The majority of the studies in the data set were of managed populations of A. mellifera, so the authors also separately analysed responses at the level of bee genus (Apis, Bombus, Megachile and Osmia). Apis mortality was affected by a synergistic multi-stressor interaction qualitatively similar to the full analysis of all bee genera. Other bee genera exhibited additive or antagonistic mortality responses from many fewer studies. This raises an important point. There is a need for research efforts and regulators to widen their focus from A. mellifera — a single, mostly managed bee species — to other pollinator model organisms, whose different ecology and evolutionary history might result in different responses to stressors10.
Siviter and colleagues’ findings of the cumulative negative effect of multi-stressor interactions on bees reinforces the call to evaluate such interactions to avoid unforeseen risks to biodiversity and healthy ecosystems1,9,10. In some regions of the world, regulatory risk-assessment frameworks for plant-protection products are being developed to deal with sublethal, long-term and potentially synergistic effects among stressors15 (see go.nature.com/3f4ax5r), but their biological and geographical scope must be extended. The authors acknowledge that the high levels of variability between the studies and parameters investigated demand an appropriately cautious interpretation. However, this highlights the need for worldwide reconsideration of risk-assessment approaches for pesticide regulation.
Given the widespread loss of habitat resources — such as pollen and nectar sources — from intensively managed agricultural landscapes7,12, nutritional deficits occurred surprisingly infrequently as a mechanism underlying bees’ physiological stress (they accounted for only 58 out of the 365 measurements of effect sizes). A greater consideration of how nutritional stress interacts with exposure to pathogens and agrochemicals is therefore an obvious research gap to fill. Moreover, ensuring that experimental treatments are calibrated to simulate realistic environmental conditions would greatly aid risk assessments. This might include three-way combinations of field-realistic chemical doses and parasite levels, and a spatio-temporal dietary diversity similar to that found in semi-natural or highly human-modified landscapes.

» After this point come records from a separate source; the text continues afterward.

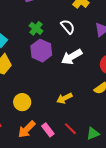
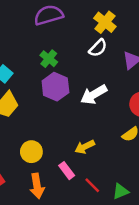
white semicircle: (68, 27) -> (98, 48), moved, turned 84
orange arrow: (27, 129) -> (37, 186), turned -54
pink rectangle: (48, 130) -> (67, 171), moved

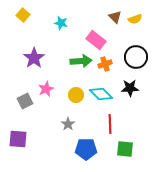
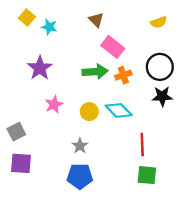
brown triangle: (115, 17) -> (96, 20), moved
cyan star: (61, 23) -> (49, 27), moved
black star: (130, 88) -> (162, 96), moved
gray square: (25, 101) -> (16, 132), moved
red line: (110, 124) -> (142, 145), moved
blue pentagon: (86, 149) -> (80, 176), moved

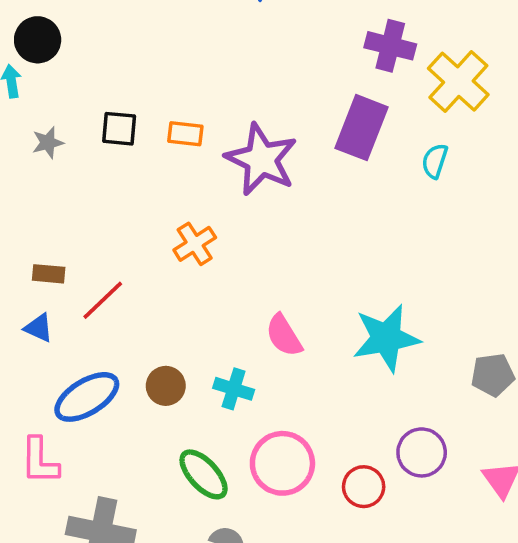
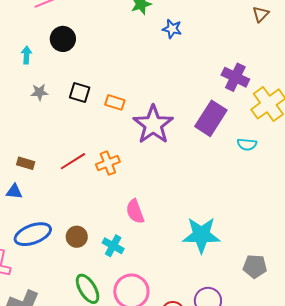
black circle: (38, 40) -> (63, 39), moved
cyan semicircle: (435, 161) -> (247, 144), turned -114
red line: (103, 300) -> (73, 161), moved
blue triangle: (39, 328) -> (14, 191), turned -30
pink semicircle: (284, 336) -> (135, 211), moved

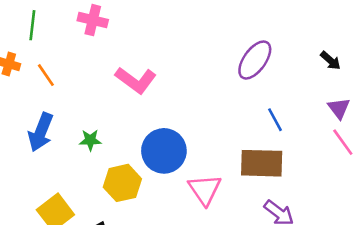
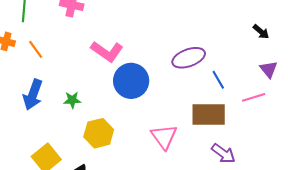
purple ellipse: (255, 60) -> (189, 58), moved, turned 36
pink line: (343, 142) -> (254, 97), moved, turned -70
blue circle: (164, 151) -> (131, 81), moved

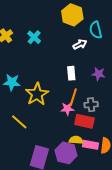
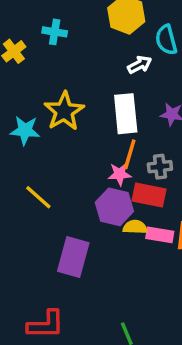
cyan cross: (34, 37) -> (55, 32), moved, turned -32
white rectangle: (71, 73) -> (126, 114), size x1.6
yellow star: (37, 94) -> (64, 111), moved
purple hexagon: (66, 153) -> (114, 207), moved

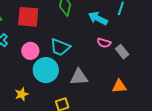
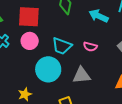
pink semicircle: (104, 43) -> (90, 47), moved
pink circle: (30, 51) -> (30, 41), moved

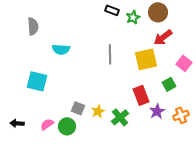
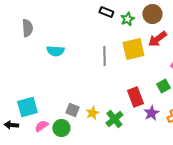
yellow square: (146, 59) -> (133, 49), moved
cyan square: (37, 81) -> (27, 107), moved, turned -30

The next challenge is to look beyond these parasite–nutrition–agrochemical interactions to consider other risks to pollination. Future studies must ultimately consider, through a combination of correlative and experimental approaches, the interplay of nutrition–pathogen–agrochemical interactions alongside the effects of other human-driven changes (such as climate change, pollution, land-use changes and the spread of invasive species)1,2,11. Although such assessments would be non-trivial to carry out, they will be vital for understanding and ranking the relative risks to pollinators and pollination that are coming from multiple combinations of pressures resulting from global changes.